By Valerie Bauerlein at The Wall Street Journal

A national prosecutors’ group is backing a congressional proposal that would upend the handling of campus sexual assault cases, saying universities need to consult police before adjudicating and punishing potentially criminal offenses.

The National District Attorneys Association said it supports the recently introduced Safe Campus Act, which would require police investigation of sexual assault claims before schools begin disciplinary proceedings against accused students. The mandatory-reporting requirement would be a sea change from the current practice, as schools commonly handle allegations of sexual assault independently.

“You have to take away the whole perception that academic institutions are on their own separate island,” said Michael Ramos,the association’s president-elect and district attorney of the County of San Bernardino, Calif.

The Safe Campus Act also would provide the right to a lawyer for accused and accusing students. Some students face life-altering consequences like expulsion after quasi-judicial hearings where they had no legal counsel, Mr. Ramos said.

Rape survivors’ groups said mandatory-reporting rules would silence victims, and schools are already required to provide trained advocates.

“This bill will make campuses less safe,” said Fatima Goss Graves,senior vice president of the National Women’s Law Center. “I don’t know many people who work closely with survivors of sexual assault who would rally behind it.”

The Safe Campus Act, introduced by Arizona Rep. Matt Salmon and Texas Reps. Kay Granger and Pete Sessions, all Republicans, is one of many changes to campus sexual assault policy under consideration in Congress. A leading bipartisan proposal is sponsored by Missouri Sen.

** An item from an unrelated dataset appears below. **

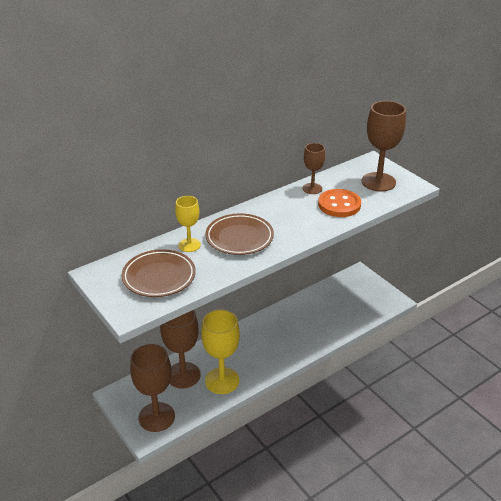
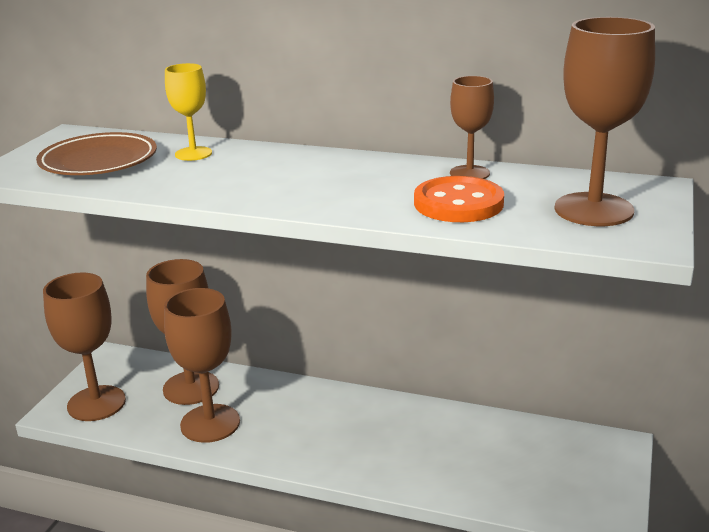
camera: 55 degrees right, 10 degrees down
yellow goblet [201,310,240,394] -> brown goblet [164,288,240,443]
brown plate [205,213,274,255] -> none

Claire McCaskill, a Democrat, and would require regular campus climate surveys and provide amnesty for offenses like underage drinking for those reporting assault.

Colleges and universities have been through several years of broadchanges in sexual-assault policy, spurred by student activists and the Obama administration.

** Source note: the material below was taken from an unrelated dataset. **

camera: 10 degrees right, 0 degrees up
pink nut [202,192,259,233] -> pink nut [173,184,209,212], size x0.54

In a 2011 “Dear Colleague” letter to every U.S. college, the Education Department told schools they risked federal investigation and financial penalties if they didn’t protect students from sexual harassment and violence under Title IX of the Education Amendments of 1972, which requires gender equity.

Some backers of the Safe Campus Act say federal rules have put universities in the position of investigating, prosecuting, defending and judging cases. The Fraternity and Sorority Political Action Committee said the University of Virginia wrongfully suspended Greek activities after a Rolling Stone magazine article described an alleged gang rape at a fraternity house. A police investigation later found no evidence of a gang rape and Rolling Stone retracted the article.

“What’s becoming clear is that Congress recognizes the status quo is broken,” said Kevin O’Neill, the committee’s executive director. “Anybody who’s defending the status quo is going to be fairly disappointed.”

Civil-liberties advocates say mandatory-reporting requirements and the right to legal counsel are a step in the right direction. “At all campuses, there’s the question of the competency of campus amateurs to investigate and come up with reasonable findings,” said Joseph Cohn, policy director at the Foundation for Individual Rights in Education.

Ms. Goss Graves said it is wrong to conflate campus administrative hearings with criminal trials. An administrative hearing isn’t about establishing guilt beyond a reasonable doubt but about ensuring students have access to education without sexual harassment and violence, she said. “They’re looking for different outcomes,” she said.

The American Council on Education, representing 1,700 schools, hasn’t taken a position on the Safe Campus Act. The council told Congress in a May letter about separate legislation that schools have been “reluctant” to agree to mandatory reporting “because some victims prefer that local and state police not be involved.”

The Education Department declined to comment.